Von der Einsamkeit der Liebenden
15 JAHRE THEATER PANOPTIKUM / JEDER NUR IN SEINER WELT
22/06/10 Wenn einmal der Metzger die Schuld hat, wenn in der Beziehung der Wurm drin ist, dann ist es wahrlich nicht mehr leicht für Mann und Frau, „ein Fleisch“ zu werden… „Jeder nur in seiner Welt“ heißt das Stück, mit dem das „Theater Panoptikum“ seinen 15. Geburtstag feiert.
Von Heidemarie Klabacher
Gar nicht witzig, nicht einmal heiter, diese „Geburtstagsproduktion“. Aber wie Gerda Gratzer nach der Premiere in der ARGE gesagt hat: Das Theater Panoptikum habe schon immer „Stücke für ein besonderes Publikum“ gespielt: „Für ein Publikum, das neugierig ist, das sich überraschen lässt.“ So war dieses Geburtstagspublikum von der scharfklingigen wechselseitigen Zerfleischung eines Paares weniger überrascht, als einfach begeistert.
Zu Recht. Vier Situationen - Bar, Zug, Bett und vermutlich Küche nach dem Wochenendeinkauf - vier Unmöglichkeiten, mit dem/der Anderen auch nur zu reden, ohne dass jedes Wort tiefe Wunden hinterlässt. Zwei Monologe, die die eigene Einsamkeit und die dicht gemachten Grenzen vor dem Körperterritorium des jeweils anderen nur noch stärker sichtbar werden lassen. Ein blutiges Ritual des Ausdrucks der Verzweiflung an sich selbst und am anderen, das in Metaphern und Bildern archaisch-kultischer Akte seinen Ausdruck findet.

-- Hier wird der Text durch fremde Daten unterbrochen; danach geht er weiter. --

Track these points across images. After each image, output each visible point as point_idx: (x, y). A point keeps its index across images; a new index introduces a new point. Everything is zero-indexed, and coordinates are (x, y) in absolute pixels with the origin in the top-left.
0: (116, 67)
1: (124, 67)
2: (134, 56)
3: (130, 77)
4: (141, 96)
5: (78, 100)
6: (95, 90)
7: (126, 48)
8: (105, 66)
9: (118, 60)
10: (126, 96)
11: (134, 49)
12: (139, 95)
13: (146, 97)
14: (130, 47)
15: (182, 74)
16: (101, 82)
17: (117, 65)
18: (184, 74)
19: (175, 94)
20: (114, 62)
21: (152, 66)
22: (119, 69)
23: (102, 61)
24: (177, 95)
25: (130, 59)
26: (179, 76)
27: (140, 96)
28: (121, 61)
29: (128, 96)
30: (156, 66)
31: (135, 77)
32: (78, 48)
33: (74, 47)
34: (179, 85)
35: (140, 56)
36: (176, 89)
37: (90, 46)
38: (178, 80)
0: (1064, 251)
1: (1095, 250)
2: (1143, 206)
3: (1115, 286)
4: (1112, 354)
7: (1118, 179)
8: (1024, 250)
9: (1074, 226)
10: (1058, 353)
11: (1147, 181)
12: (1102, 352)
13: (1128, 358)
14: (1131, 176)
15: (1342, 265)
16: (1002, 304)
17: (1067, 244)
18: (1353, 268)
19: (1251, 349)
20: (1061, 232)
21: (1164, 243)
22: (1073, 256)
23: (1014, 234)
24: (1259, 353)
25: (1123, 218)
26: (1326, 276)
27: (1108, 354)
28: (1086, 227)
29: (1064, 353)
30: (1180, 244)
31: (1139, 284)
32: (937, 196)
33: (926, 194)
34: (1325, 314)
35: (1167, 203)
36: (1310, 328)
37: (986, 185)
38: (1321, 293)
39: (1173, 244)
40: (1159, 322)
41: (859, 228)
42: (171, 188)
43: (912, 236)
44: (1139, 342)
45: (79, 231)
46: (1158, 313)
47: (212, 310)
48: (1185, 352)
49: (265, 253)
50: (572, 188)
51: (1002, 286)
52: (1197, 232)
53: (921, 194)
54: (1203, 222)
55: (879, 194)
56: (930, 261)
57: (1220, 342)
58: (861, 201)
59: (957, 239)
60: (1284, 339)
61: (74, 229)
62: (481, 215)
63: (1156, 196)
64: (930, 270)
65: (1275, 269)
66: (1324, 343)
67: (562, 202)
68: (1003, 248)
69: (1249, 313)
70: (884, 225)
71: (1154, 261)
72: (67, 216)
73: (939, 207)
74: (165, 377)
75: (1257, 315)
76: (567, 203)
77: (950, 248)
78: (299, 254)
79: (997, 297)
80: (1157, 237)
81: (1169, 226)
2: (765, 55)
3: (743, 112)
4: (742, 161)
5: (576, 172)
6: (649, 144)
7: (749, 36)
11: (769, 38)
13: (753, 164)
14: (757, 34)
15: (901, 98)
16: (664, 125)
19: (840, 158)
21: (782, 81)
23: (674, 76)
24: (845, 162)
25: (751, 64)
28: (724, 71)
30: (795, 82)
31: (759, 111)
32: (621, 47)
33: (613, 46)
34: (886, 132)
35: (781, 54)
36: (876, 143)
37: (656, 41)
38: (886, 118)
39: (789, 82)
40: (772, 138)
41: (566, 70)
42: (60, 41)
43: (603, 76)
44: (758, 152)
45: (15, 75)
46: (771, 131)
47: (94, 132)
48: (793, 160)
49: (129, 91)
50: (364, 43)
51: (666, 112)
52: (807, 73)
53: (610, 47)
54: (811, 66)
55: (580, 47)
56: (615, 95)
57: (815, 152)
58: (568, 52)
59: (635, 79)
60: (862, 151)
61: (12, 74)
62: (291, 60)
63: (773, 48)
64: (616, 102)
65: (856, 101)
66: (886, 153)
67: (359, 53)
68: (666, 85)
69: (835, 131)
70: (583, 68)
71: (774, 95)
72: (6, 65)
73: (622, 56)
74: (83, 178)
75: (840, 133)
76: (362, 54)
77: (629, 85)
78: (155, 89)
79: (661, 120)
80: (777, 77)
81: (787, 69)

So verstiegen, wie das jetzt klingt, war es bei weitem nicht, was Gerda Gratzer und Markus Kofler auf der Bühne aufgeführt haben. Es war vielmehr geradliniges schnörkelloses Theater, das Regisseur Arturas Valudskis auf die Bühne gebracht hat. Trotz - oder gerade wegen - der Reduktion der Mittel (auch der Ausstattung) entwickelte sich ein intensiver emotionaler Sog: Das Publikum konnte sich seiner - unfreiwilligen - Rolle als hilfloser Ansprechpartner der beiden Protagonisten nicht entziehen.
Die Situation dieses einen Paares, das für alle Paare steht, wird immer auswegloser. Die Eskalation findet dennoch nur im Kopf der Zuschauer statt. Ein starkes Stück Theaterarbeit - in jeder Hinsicht.
„Gesamt-Schau“ stecke im Wort „Panoptikum“, erinnerte Gerda Gratzer bei ihrem Dank an Mitstreiter und Publikum. Angefangen habe das Theater Panoptikum zunächst als Körpertheater. Die Sprache sei in diesen 15 Jahren erst langsam in den Mittelpunkt gerückt. Heute gäbe es zwar „viel mehr Worte“, so Gerda Gratzer. „Aber die erklären trotzdem nicht alles. Und unser Publikum weiß das zu schätzen.“
Eine Schau im Foyer der ARGE erinnert an die Stationen dieser Entwicklung einer längst unverzichtbar gewordenen Salzburger Theater-Institution.